Religions entre guerre et paix
La nouvelle vous aura peut-être échappé : lundi dernier, le premier ministre indien Narendra Modi a inauguré un temple dédié au dieu Rama, sur le lieu même où en 1992 des nationalistes hindous ont détruit une mosquée. Je me souviens bien des émeutes qui avaient suivi ce saccage. Je vivais alors à Calcutta. Pendant plusieurs jours, des violences intercommunautaires ont fait rage, faisant plus de 2000 morts. J’en ai retenu cette leçon : la religion, quelle qu’elle soit, peut être non seulement un facteur de paix, mais aussi une source de violence.
Le phénomène n’est pas nouveau et ne se limite pas à l’Inde. On pensera notamment aux tensions persistantes dans les Balkans, au Myanmar, au Sri Lanka, au Timor oriental et bien sûr au conflit israélo-palestinien.
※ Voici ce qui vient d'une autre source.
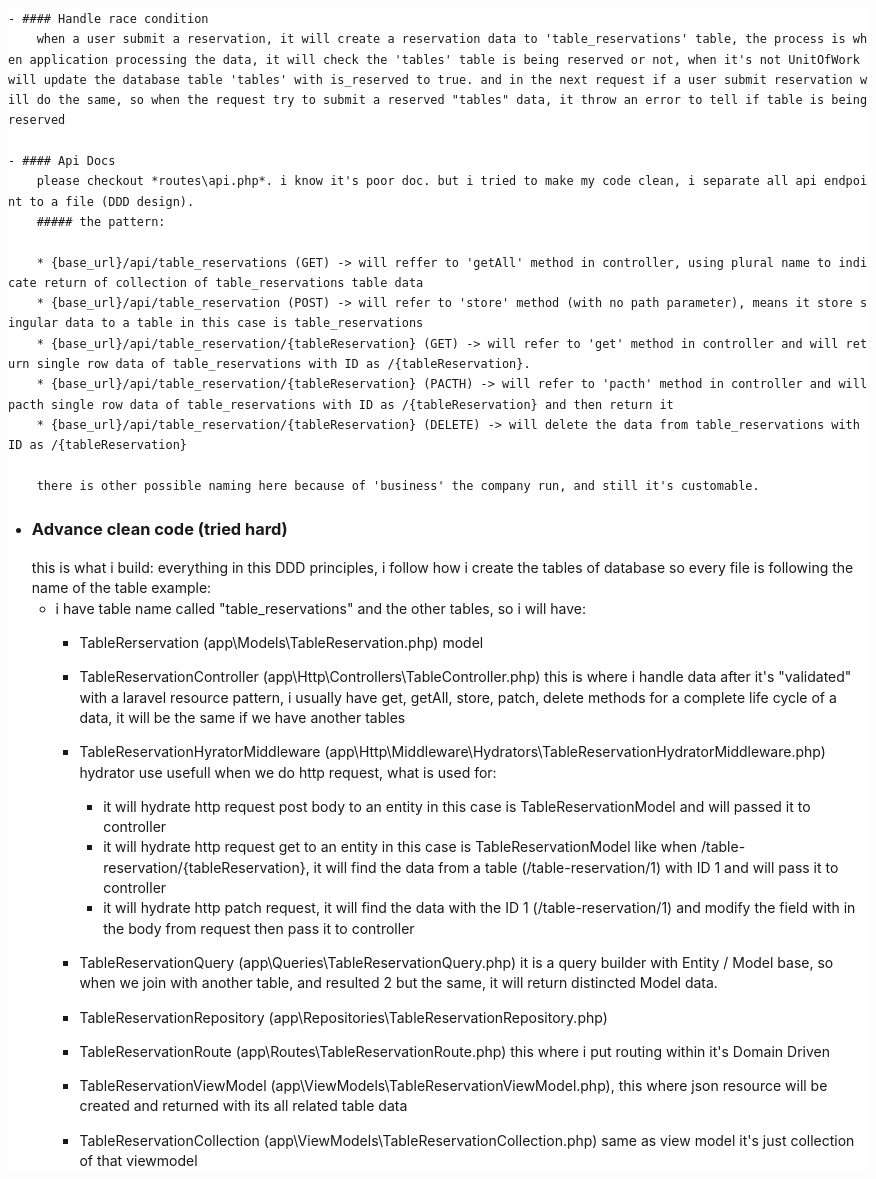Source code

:     - #### Handle race condition
        when a user submit a reservation, it will create a reservation data to 'table_reservations' table, the process is when application processing the data, it will check the 'tables' table is being reserved or not, when it's not UnitOfWork will update the database table 'tables' with is_reserved to true. and in the next request if a user submit reservation will do the same, so when the request try to submit a reserved "tables" data, it throw an error to tell if table is being reserved

    - #### Api Docs
        please checkout *routes\api.php*. i know it's poor doc. but i tried to make my code clean, i separate all api endpoint to a file (DDD design).      
        ##### the pattern:

        * {base_url}/api/table_reservations (GET) -> will reffer to 'getAll' method in controller, using plural name to indicate return of collection of table_reservations table data
        * {base_url}/api/table_reservation (POST) -> will refer to 'store' method (with no path parameter), means it store singular data to a table in this case is table_reservations
        * {base_url}/api/table_reservation/{tableReservation} (GET) -> will refer to 'get' method in controller and will return single row data of table_reservations with ID as /{tableReservation}.
        * {base_url}/api/table_reservation/{tableReservation} (PACTH) -> will refer to 'pacth' method in controller and will pacth single row data of table_reservations with ID as /{tableReservation} and then return it
        * {base_url}/api/table_reservation/{tableReservation} (DELETE) -> will delete the data from table_reservations with ID as /{tableReservation}

        there is other possible naming here because of 'business' the company run, and still it's customable. 

- ### Advance clean code (tried hard) 
    this is what i build:
    everything in this DDD principles, i follow how i create the tables of database
    so every file is following the name of the table
    example:
    - i have table name called "table_reservations" and the other tables, so i will have:
        * TableRerservation (app\Models\TableReservation.php) model
        * TableReservationController (app\Http\Controllers\TableController.php) this is where i handle data after it's "validated" with a
        laravel resource pattern, i usually have get, getAll, store, patch, delete methods for a complete life cycle of a data, it will be the same if we have another tables
        * TableReservationHyratorMiddleware (app\Http\Middleware\Hydrators\TableReservationHydratorMiddleware.php)
         hydrator use usefull when we do http request, what is used for:
            
            - it will hydrate http request post body to an entity in this case is TableReservationModel and will passed it to controller
            - it will hydrate http request get to an entity in this case is TableReservationModel like when /table-reservation/{tableReservation}, it will find the data from a table (/table-reservation/1) with ID 1
            and will pass it to controller
            - it will hydrate http patch request, it will find the data with the ID 1 (/table-reservation/1) and modify the field with in the body from request then pass it to controller
        * TableReservationQuery (app\Queries\TableReservationQuery.php) it is a query builder with Entity / Model base, so when we join with another table, and resulted 2 but the same, it will return distincted Model data.
        * TableReservationRepository (app\Repositories\TableReservationRepository.php)
        * TableReservationRoute (app\Routes\TableReservationRoute.php) this where i put routing within it's Domain Driven
        * TableReservationViewModel (app\ViewModels\TableReservationViewModel.php), this where json resource will be created and returned with its all related table data
        * TableReservationCollection (app\ViewModels\TableReservationCollection.php) same as view model it's just collection of that viewmodel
Partout la religion joue un rôle d’incitation, de division ou de justification de violences.
Face à ce constat, le discours dominant consiste à réaffirmer le caractère essentiellement pacifiste et tolérant de toute religion, tout en déplorant que des forces extérieures, politiques et idéologiques, soient capables d’instrumentaliser les croyances à des fins belliqueuses.
Mais la réalité n’est-elle pas plus ambiguë que cela ? N’existe-t-il pas au sein même des religions une tentation à absolutiser et à sacraliser des principes, des héritages, des lieux et des symboles ? Souvent par peur de perdre ses repères, il arrive que le caractère humain et relatif des héritages religieux soit nié, pour en faire des réalités inaltérables et non négociables, créant ainsi un terrain propice à l'intolérance. Jésus lui-même en a été victime, lui qui dénonçait l’absolutisme religieux : « Le sabbat a été fait pour l'homme, et non pas l'homme pour le sabbat ».
Aujourd’hui encore, il est important de reconnaître la dimension ambivalente de toute religion. Cela permettra de mieux assumer notre responsabilité, en tant que croyant·es, pour faire de notre tradition et de notre foi un instrument de paix et non de guerre.